Patricia A. Banks (Harvard University Ph.D. & A.M./Spelman College B.A.) is Professor of Sociology and a faculty member in the Program in Africana Studies and the Program in Entrepreneurship, Organizations, and Society at Mount Holyoke College. She is author of Represent: Art and Identity Among the Black Upper-Middle Class (2010).

"Patricia Banks has turned her critical eye on corporate support for Black cultural institutions as a PR move to trumpet their commitment to social justice. Banks is an astute observer of the world of philanthropy and a superb writer.
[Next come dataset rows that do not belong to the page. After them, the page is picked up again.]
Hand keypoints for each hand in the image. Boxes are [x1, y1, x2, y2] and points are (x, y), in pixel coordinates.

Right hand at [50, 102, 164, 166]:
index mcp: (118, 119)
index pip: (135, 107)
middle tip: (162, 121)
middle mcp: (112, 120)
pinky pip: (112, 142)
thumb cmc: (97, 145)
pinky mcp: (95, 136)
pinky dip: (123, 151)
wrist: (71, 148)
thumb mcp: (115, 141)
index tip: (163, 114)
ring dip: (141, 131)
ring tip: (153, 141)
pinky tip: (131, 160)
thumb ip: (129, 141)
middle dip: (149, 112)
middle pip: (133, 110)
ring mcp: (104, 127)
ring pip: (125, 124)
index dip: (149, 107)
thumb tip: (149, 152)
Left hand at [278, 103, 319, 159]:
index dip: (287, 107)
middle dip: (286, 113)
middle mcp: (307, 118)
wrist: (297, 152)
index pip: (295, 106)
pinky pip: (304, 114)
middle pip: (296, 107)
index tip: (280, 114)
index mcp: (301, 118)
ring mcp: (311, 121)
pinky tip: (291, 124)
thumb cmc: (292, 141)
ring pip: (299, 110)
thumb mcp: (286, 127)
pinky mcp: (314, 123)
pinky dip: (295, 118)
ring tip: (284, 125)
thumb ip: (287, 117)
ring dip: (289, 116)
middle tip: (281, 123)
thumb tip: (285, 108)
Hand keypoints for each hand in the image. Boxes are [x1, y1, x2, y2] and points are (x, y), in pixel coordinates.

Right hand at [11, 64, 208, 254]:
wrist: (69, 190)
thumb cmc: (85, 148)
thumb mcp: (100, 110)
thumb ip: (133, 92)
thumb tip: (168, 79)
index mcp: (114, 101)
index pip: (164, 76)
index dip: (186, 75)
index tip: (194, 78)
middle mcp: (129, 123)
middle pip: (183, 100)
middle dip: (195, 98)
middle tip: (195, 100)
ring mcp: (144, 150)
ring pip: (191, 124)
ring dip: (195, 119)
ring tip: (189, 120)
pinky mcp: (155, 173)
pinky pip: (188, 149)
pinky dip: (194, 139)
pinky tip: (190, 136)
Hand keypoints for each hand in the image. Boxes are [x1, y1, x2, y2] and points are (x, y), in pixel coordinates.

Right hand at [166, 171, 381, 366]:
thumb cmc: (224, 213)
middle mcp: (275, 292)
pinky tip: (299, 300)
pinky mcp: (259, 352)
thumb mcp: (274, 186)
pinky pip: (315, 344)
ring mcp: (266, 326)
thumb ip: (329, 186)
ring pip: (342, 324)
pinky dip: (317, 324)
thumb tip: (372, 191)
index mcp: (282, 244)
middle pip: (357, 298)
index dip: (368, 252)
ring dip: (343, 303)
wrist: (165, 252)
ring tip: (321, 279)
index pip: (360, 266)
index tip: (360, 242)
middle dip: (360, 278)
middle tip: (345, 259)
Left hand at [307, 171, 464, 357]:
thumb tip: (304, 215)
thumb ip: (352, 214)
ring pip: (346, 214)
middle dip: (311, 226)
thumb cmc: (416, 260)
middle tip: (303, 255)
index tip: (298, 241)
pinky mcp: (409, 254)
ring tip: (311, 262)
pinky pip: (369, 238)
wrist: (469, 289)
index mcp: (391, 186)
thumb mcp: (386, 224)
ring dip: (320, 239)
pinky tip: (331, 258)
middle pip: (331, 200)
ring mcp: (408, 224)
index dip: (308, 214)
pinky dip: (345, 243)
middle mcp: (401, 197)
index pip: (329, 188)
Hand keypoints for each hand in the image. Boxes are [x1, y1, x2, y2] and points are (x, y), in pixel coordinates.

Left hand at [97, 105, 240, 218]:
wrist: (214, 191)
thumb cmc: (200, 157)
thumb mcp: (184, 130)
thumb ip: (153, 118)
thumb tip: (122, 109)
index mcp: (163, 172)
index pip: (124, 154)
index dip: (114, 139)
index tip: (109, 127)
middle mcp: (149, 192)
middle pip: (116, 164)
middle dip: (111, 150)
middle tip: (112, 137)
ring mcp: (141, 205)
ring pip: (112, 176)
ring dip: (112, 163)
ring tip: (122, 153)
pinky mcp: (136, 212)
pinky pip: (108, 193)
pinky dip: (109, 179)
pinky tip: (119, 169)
A compelling read, this book will be an instant classic."

—Frank Dobbin, author of Inventing Equal Opportunity

"This groundbreaking volume by the premier scholar examining race, art, and cultural economy could not be timelier for understanding the workings of contemporary capitalism and diversity branding. With its scholarly rigor, grounded fieldwork and analysis, this book is a necessary and beautiful must-read for anyone who cares about justice."

—Arlene Dávila, author of Latinos, Inc.

"Black Culture, Inc. is a brilliant contribution to the burgeoning literature on how race shapes organizations. Surveying a wide range of corporate giving to Black cultural institutions—from the National Museum of African American History and Culture to Afropunk—Banks provides a balanced account of its benefits and the potential costs that giving extracts from Black communities."

—Victor Ray, The University of Iowa

"Many of us rarely think about the connections between race, organizations, and culture, but Patricia Banks's innovative concept of 'diversity capital' shows why we should. Her illuminating book reveals that while today's companies demonstrate their commitment to racial equity with donations to black cultural initiatives, this corporate largesse is more complicated than we might realize."

—Adia Harvey Wingfield, author of Flatlining

"In this strongly argued and beautifully written book, Banks provides a conceptual framework for understanding the racial politics of organizational behavior. Her concept of 'diversity capital' is rooted in classical sociological theory but pushes that scholarship forward to make it more relevant today. This analysis will be foundational for future work on race and organizations."

—Shyon Baumann, co-author of Foodies

"Essential reading for anyone curious about why major American corporations seem so intent on 'giving back' to Black cultural institutions. This significant book turns corporate sponsorships into objects of scrutiny, showing how they project an often disingenuous corporate image of caring not only about Black culture but also about Black people."

—Ellen Berrey, author of The Enigma of Diversity

"Patricia A. Banks makes a vital contribution to sociological theory, illuminating how Black cultural patronage is harnessed by corporations as a tool of financial and cultural power, often with pernicious implications for the same communities who are exploited for their diversity appeal. An important, penetrating analysis."

—Linsey McGoey, author of No Such Thing as a Free Gift

"As businesses and organizations strive to prove their commitments to equity and inclusion, Black Culture, Inc. provides a nuanced corrective to corporate narratives. Alongside the rich and detailed empirical analysis, the conceptualization of 'diversity capital' is a crucial intervention with relevance across the social sciences."

—Dave O'Brien, author of Culture is Bad For You

"Black Culture, Inc. is an important book. In connecting corporate sponsorship of Black cultural institutions with urgent issues of racial justice, Banks demonstrates the wide, and often disturbing, ramifications of corporate efforts to increase their 'diversity capital.' Packed with scholarly insights, relevant case studies, and vivid anecdotes, this engaging book should be read by scholars, practitioners, students, and anyone interested in Black cultural institutions and how American corporations use cultural philanthropy."